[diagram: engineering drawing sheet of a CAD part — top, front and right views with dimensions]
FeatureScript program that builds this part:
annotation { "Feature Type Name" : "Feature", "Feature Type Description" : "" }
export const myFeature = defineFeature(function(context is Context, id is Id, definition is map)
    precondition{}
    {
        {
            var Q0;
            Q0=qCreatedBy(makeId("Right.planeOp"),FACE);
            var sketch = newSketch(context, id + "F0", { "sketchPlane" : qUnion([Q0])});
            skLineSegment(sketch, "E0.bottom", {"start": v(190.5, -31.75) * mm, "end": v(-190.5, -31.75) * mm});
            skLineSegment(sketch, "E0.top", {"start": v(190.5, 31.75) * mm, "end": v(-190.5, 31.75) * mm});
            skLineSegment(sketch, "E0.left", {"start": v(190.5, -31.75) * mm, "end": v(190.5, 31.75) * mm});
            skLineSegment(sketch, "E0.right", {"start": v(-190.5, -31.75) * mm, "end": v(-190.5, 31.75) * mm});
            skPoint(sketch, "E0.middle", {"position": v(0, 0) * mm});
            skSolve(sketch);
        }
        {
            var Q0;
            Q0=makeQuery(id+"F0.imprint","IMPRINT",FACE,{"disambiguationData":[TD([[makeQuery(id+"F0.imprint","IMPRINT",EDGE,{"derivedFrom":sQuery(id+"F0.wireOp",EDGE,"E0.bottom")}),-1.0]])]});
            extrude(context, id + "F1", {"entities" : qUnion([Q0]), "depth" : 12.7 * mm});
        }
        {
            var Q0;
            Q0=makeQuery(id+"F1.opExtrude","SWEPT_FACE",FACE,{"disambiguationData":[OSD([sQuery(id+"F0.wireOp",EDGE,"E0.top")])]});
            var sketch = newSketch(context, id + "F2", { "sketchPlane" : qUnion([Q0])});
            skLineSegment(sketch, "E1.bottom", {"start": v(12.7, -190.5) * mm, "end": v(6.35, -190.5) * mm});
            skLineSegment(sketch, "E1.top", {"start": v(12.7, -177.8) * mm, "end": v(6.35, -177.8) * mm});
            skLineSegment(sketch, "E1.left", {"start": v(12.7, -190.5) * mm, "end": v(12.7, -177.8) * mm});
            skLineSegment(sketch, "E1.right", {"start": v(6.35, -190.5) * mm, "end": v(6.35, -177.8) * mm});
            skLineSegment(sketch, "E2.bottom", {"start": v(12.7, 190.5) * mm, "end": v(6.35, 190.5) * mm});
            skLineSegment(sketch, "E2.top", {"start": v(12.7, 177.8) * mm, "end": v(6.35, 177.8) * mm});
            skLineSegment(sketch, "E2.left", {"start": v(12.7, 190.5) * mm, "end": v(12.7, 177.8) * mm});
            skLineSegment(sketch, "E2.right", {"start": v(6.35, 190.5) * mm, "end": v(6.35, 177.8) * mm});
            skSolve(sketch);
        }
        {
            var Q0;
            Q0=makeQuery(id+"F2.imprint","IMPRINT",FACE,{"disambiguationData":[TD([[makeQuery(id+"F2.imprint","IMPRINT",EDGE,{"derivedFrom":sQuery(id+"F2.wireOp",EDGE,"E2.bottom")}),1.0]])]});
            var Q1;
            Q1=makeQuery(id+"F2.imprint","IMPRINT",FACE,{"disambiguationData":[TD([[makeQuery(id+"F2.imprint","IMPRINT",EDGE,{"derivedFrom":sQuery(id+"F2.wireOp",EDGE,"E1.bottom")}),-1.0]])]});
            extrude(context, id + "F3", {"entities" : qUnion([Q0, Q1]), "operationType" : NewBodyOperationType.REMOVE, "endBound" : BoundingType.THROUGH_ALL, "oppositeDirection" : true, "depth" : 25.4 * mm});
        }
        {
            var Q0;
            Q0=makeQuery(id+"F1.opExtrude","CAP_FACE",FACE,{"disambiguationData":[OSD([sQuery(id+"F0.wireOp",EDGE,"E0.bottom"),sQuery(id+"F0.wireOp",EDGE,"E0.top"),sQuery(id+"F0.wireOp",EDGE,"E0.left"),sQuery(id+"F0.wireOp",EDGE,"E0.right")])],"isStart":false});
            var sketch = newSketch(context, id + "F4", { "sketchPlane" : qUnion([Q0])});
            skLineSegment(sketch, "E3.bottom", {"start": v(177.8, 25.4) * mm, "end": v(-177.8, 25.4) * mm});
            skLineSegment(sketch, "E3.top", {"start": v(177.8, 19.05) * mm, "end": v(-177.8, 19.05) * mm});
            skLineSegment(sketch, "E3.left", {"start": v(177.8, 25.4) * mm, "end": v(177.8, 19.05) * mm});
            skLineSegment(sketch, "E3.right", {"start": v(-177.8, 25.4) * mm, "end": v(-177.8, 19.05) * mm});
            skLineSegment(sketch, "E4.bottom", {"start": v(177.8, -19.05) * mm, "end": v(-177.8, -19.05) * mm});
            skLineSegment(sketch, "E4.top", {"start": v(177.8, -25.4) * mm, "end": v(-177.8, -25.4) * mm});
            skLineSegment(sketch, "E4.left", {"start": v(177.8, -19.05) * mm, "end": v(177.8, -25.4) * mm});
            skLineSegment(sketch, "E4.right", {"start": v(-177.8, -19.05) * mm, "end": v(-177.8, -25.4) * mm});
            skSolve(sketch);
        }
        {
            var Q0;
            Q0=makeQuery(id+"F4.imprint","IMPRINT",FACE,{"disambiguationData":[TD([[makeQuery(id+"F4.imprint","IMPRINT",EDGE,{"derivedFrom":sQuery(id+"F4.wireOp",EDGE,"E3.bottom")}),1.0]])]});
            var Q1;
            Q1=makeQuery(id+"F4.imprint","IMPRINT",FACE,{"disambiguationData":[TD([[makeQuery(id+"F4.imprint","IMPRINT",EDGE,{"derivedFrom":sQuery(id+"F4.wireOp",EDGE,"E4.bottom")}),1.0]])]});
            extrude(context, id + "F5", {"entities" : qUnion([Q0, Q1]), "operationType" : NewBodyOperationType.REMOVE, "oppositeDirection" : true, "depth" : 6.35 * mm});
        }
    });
________________________
# DESAFIO
Reproduza fielmente todos os dados acima, linha por linha e sem nenhuma alteração.

# RESPOSTA ESPERADA
[diagram: engineering drawing sheet of a CAD part — top, front and right views with dimensions]
FeatureScript program that builds this part:
annotation { "Feature Type Name" : "Feature", "Feature Type Description" : "" }
export const myFeature = defineFeature(function(context is Context, id is Id, definition is map)
    precondition{}
    {
        {
            var Q0;
            Q0=qCreatedBy(makeId("Right.planeOp"),FACE);
            var sketch = newSketch(context, id + "F0", { "sketchPlane" : qUnion([Q0])});
            skLineSegment(sketch, "E0.bottom", {"start": v(190.5, -31.75) * mm, "end": v(-190.5, -31.75) * mm});
            skLineSegment(sketch, "E0.top", {"start": v(190.5, 31.75) * mm, "end": v(-190.5, 31.75) * mm});
            skLineSegment(sketch, "E0.left", {"start": v(190.5, -31.75) * mm, "end": v(190.5, 31.75) * mm});
            skLineSegment(sketch, "E0.right", {"start": v(-190.5, -31.75) * mm, "end": v(-190.5, 31.75) * mm});
            skPoint(sketch, "E0.middle", {"position": v(0, 0) * mm});
            skSolve(sketch);
        }
        {
            var Q0;
            Q0=makeQuery(id+"F0.imprint","IMPRINT",FACE,{"disambiguationData":[TD([[makeQuery(id+"F0.imprint","IMPRINT",EDGE,{"derivedFrom":sQuery(id+"F0.wireOp",EDGE,"E0.bottom")}),-1.0]])]});
            extrude(context, id + "F1", {"entities" : qUnion([Q0]), "depth" : 12.7 * mm});
        }
        {
            var Q0;
            Q0=makeQuery(id+"F1.opExtrude","SWEPT_FACE",FACE,{"disambiguationData":[OSD([sQuery(id+"F0.wireOp",EDGE,"E0.top")])]});
            var sketch = newSketch(context, id + "F2", { "sketchPlane" : qUnion([Q0])});
            skLineSegment(sketch, "E1.bottom", {"start": v(12.7, -190.5) * mm, "end": v(6.35, -190.5) * mm});
            skLineSegment(sketch, "E1.top", {"start": v(12.7, -177.8) * mm, "end": v(6.35, -177.8) * mm});
            skLineSegment(sketch, "E1.left", {"start": v(12.7, -190.5) * mm, "end": v(12.7, -177.8) * mm});
            skLineSegment(sketch, "E1.right", {"start": v(6.35, -190.5) * mm, "end": v(6.35, -177.8) * mm});
            skLineSegment(sketch, "E2.bottom", {"start": v(12.7, 190.5) * mm, "end": v(6.35, 190.5) * mm});
            skLineSegment(sketch, "E2.top", {"start": v(12.7, 177.8) * mm, "end": v(6.35, 177.8) * mm});
            skLineSegment(sketch, "E2.left", {"start": v(12.7, 190.5) * mm, "end": v(12.7, 177.8) * mm});
            skLineSegment(sketch, "E2.right", {"start": v(6.35, 190.5) * mm, "end": v(6.35, 177.8) * mm});
            skSolve(sketch);
        }
        {
            var Q0;
            Q0=makeQuery(id+"F2.imprint","IMPRINT",FACE,{"disambiguationData":[TD([[makeQuery(id+"F2.imprint","IMPRINT",EDGE,{"derivedFrom":sQuery(id+"F2.wireOp",EDGE,"E2.bottom")}),1.0]])]});
            var Q1;
            Q1=makeQuery(id+"F2.imprint","IMPRINT",FACE,{"disambiguationData":[TD([[makeQuery(id+"F2.imprint","IMPRINT",EDGE,{"derivedFrom":sQuery(id+"F2.wireOp",EDGE,"E1.bottom")}),-1.0]])]});
            extrude(context, id + "F3", {"entities" : qUnion([Q0, Q1]), "operationType" : NewBodyOperationType.REMOVE, "endBound" : BoundingType.THROUGH_ALL, "oppositeDirection" : true, "depth" : 25.4 * mm});
        }
        {
            var Q0;
            Q0=makeQuery(id+"F1.opExtrude","CAP_FACE",FACE,{"disambiguationData":[OSD([sQuery(id+"F0.wireOp",EDGE,"E0.bottom"),sQuery(id+"F0.wireOp",EDGE,"E0.top"),sQuery(id+"F0.wireOp",EDGE,"E0.left"),sQuery(id+"F0.wireOp",EDGE,"E0.right")])],"isStart":false});
            var sketch = newSketch(context, id + "F4", { "sketchPlane" : qUnion([Q0])});
            skLineSegment(sketch, "E3.bottom", {"start": v(177.8, 25.4) * mm, "end": v(-177.8, 25.4) * mm});
            skLineSegment(sketch, "E3.top", {"start": v(177.8, 19.05) * mm, "end": v(-177.8, 19.05) * mm});
            skLineSegment(sketch, "E3.left", {"start": v(177.8, 25.4) * mm, "end": v(177.8, 19.05) * mm});
            skLineSegment(sketch, "E3.right", {"start": v(-177.8, 25.4) * mm, "end": v(-177.8, 19.05) * mm});
            skLineSegment(sketch, "E4.bottom", {"start": v(177.8, -19.05) * mm, "end": v(-177.8, -19.05) * mm});
            skLineSegment(sketch, "E4.top", {"start": v(177.8, -25.4) * mm, "end": v(-177.8, -25.4) * mm});
            skLineSegment(sketch, "E4.left", {"start": v(177.8, -19.05) * mm, "end": v(177.8, -25.4) * mm});
            skLineSegment(sketch, "E4.right", {"start": v(-177.8, -19.05) * mm, "end": v(-177.8, -25.4) * mm});
            skSolve(sketch);
        }
        {
            var Q0;
            Q0=makeQuery(id+"F4.imprint","IMPRINT",FACE,{"disambiguationData":[TD([[makeQuery(id+"F4.imprint","IMPRINT",EDGE,{"derivedFrom":sQuery(id+"F4.wireOp",EDGE,"E3.bottom")}),1.0]])]});
            var Q1;
            Q1=makeQuery(id+"F4.imprint","IMPRINT",FACE,{"disambiguationData":[TD([[makeQuery(id+"F4.imprint","IMPRINT",EDGE,{"derivedFrom":sQuery(id+"F4.wireOp",EDGE,"E4.bottom")}),1.0]])]});
            extrude(context, id + "F5", {"entities" : qUnion([Q0, Q1]), "operationType" : NewBodyOperationType.REMOVE, "oppositeDirection" : true, "depth" : 6.35 * mm});
        }
    });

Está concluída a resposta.